### REQUEST:
Could you print the stretch of lines below from the one with "exposure_s: 1/500" through the one with "vfov_deg: 30.5", exactly as they stand and without any pictures?

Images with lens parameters
-----
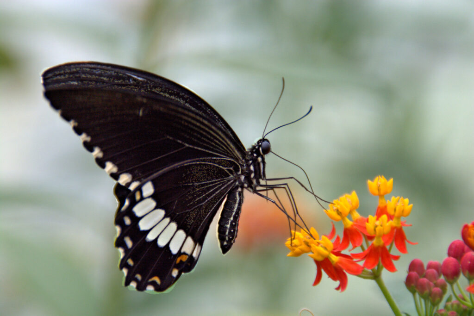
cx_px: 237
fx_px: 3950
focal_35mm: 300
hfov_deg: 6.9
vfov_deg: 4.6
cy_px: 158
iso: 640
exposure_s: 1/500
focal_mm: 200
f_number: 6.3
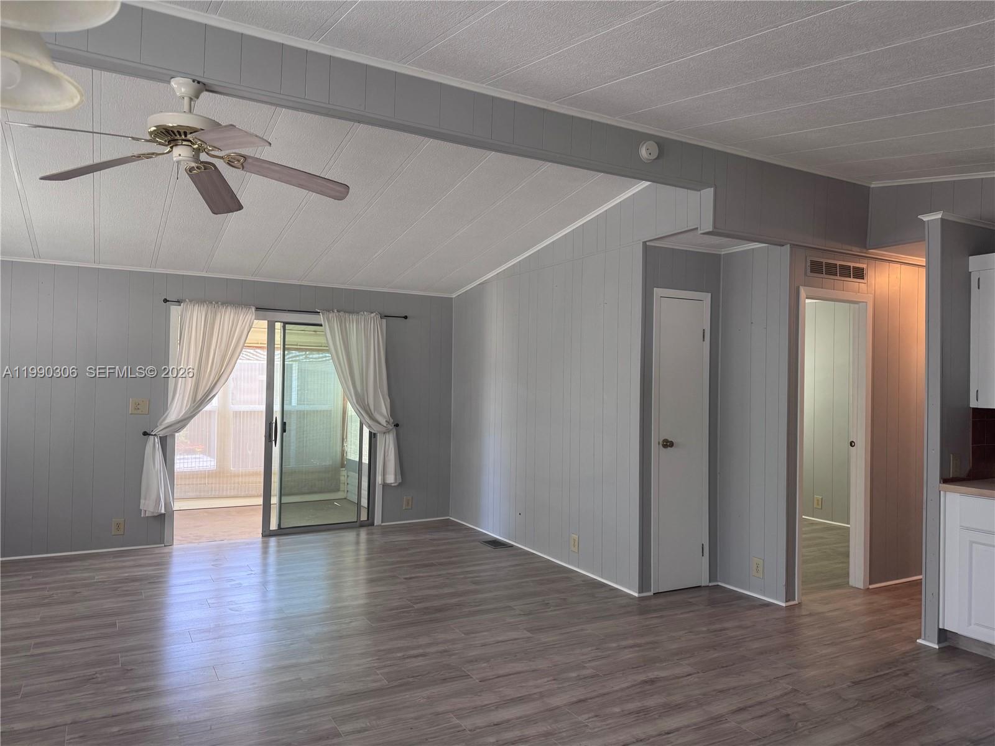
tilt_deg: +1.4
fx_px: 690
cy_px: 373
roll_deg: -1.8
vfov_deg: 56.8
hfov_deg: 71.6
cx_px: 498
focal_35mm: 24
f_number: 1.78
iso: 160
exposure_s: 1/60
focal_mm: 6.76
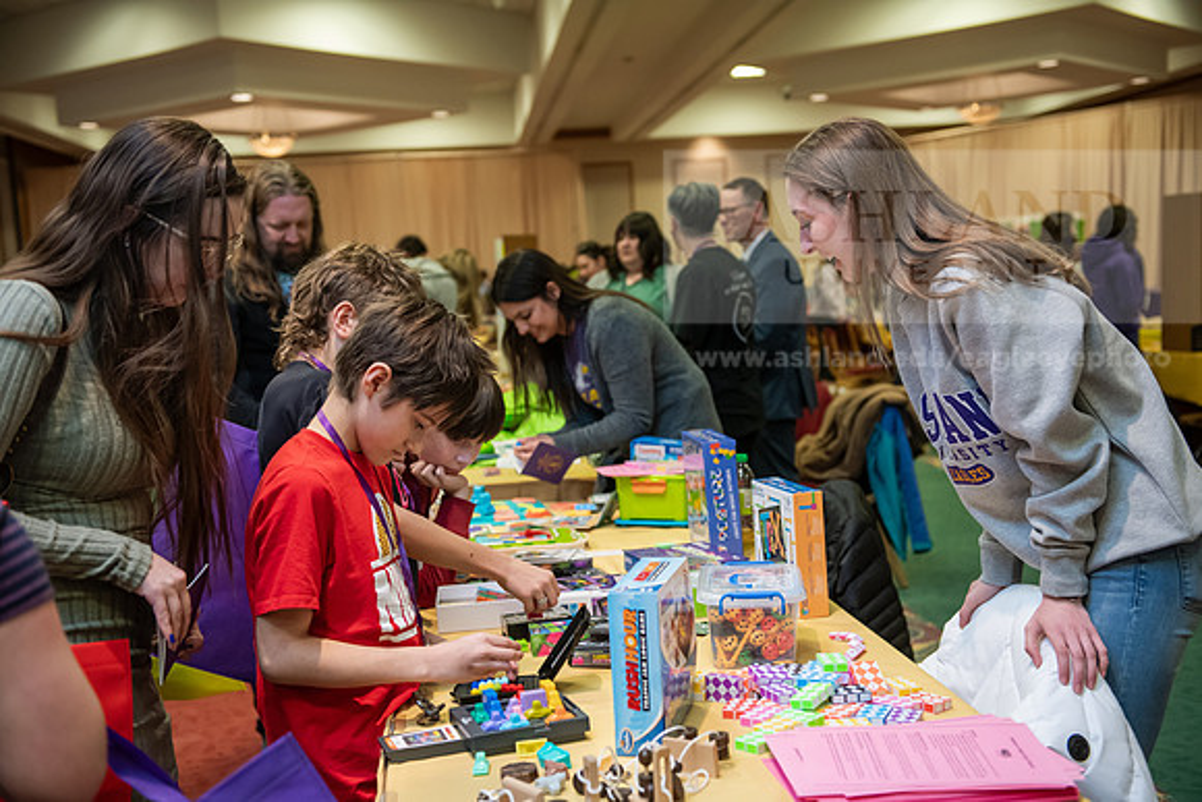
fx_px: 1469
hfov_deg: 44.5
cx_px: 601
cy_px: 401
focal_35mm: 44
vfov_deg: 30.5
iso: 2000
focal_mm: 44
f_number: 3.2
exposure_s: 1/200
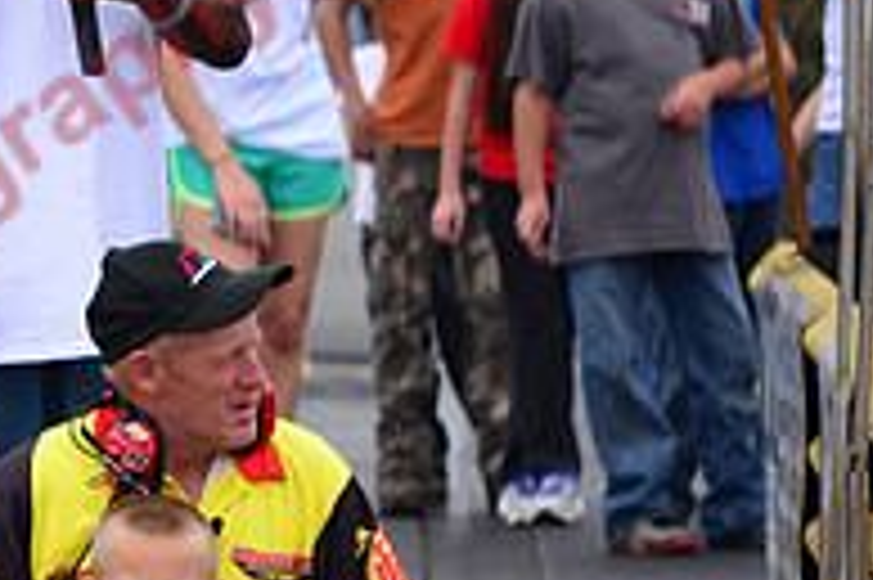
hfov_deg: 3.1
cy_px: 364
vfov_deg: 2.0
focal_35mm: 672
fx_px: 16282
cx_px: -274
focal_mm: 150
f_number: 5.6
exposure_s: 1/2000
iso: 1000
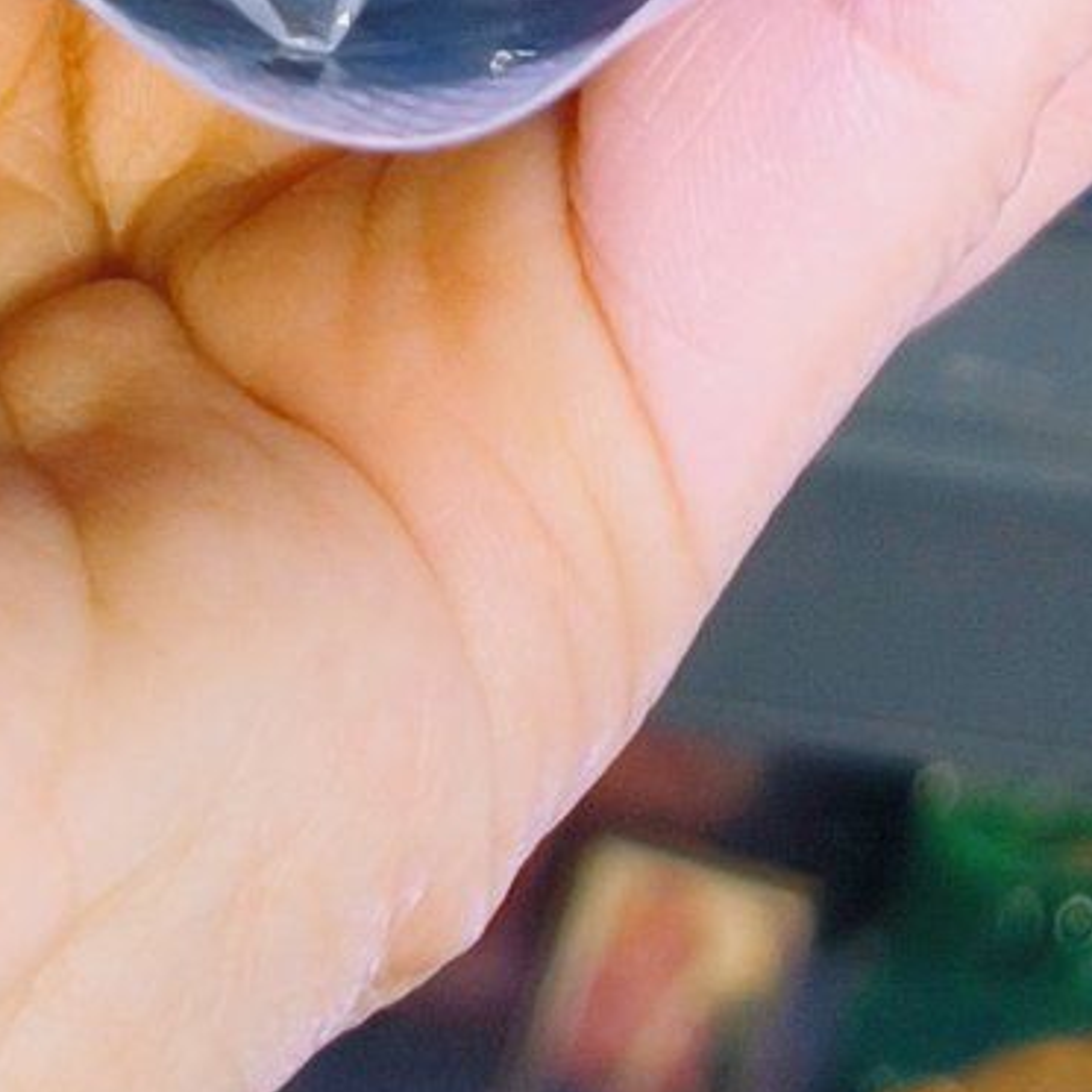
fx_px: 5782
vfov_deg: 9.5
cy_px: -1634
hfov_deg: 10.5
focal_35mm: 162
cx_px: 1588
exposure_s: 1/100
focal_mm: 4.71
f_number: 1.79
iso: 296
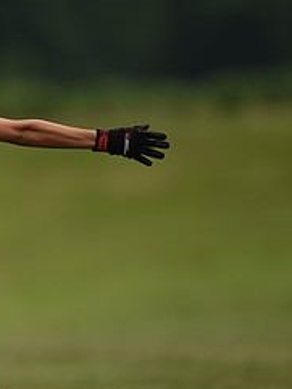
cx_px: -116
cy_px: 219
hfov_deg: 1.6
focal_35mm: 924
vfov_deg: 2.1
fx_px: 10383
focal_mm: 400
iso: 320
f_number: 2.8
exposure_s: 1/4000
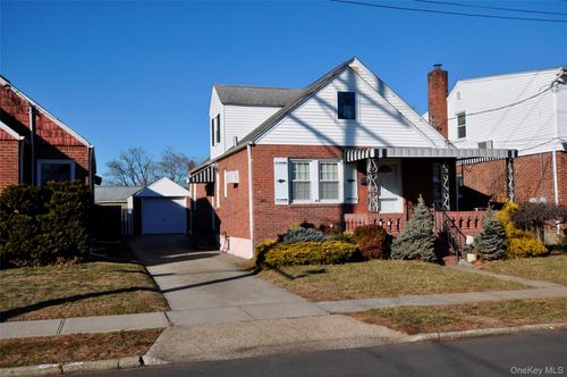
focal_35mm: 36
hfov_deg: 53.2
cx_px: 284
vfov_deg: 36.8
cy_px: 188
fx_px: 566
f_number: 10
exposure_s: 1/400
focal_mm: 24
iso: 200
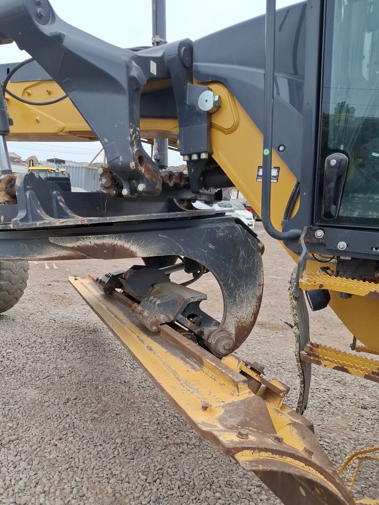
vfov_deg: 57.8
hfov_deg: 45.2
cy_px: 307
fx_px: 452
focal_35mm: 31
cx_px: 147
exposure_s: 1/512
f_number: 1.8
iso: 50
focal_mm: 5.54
-----
### REPLY:
exposure_s: 1/500
focal_mm: 200
f_number: 6.3
tilt_deg: +1.4
fx_px: 690
cy_px: 373
roll_deg: -1.8
vfov_deg: 56.8
hfov_deg: 71.6
cx_px: 498
focal_35mm: 24
f_number: 1.78
iso: 160
exposure_s: 1/60
focal_mm: 6.76
fx_px: 1469
hfov_deg: 44.5
cx_px: 601
cy_px: 401
focal_35mm: 44
vfov_deg: 30.5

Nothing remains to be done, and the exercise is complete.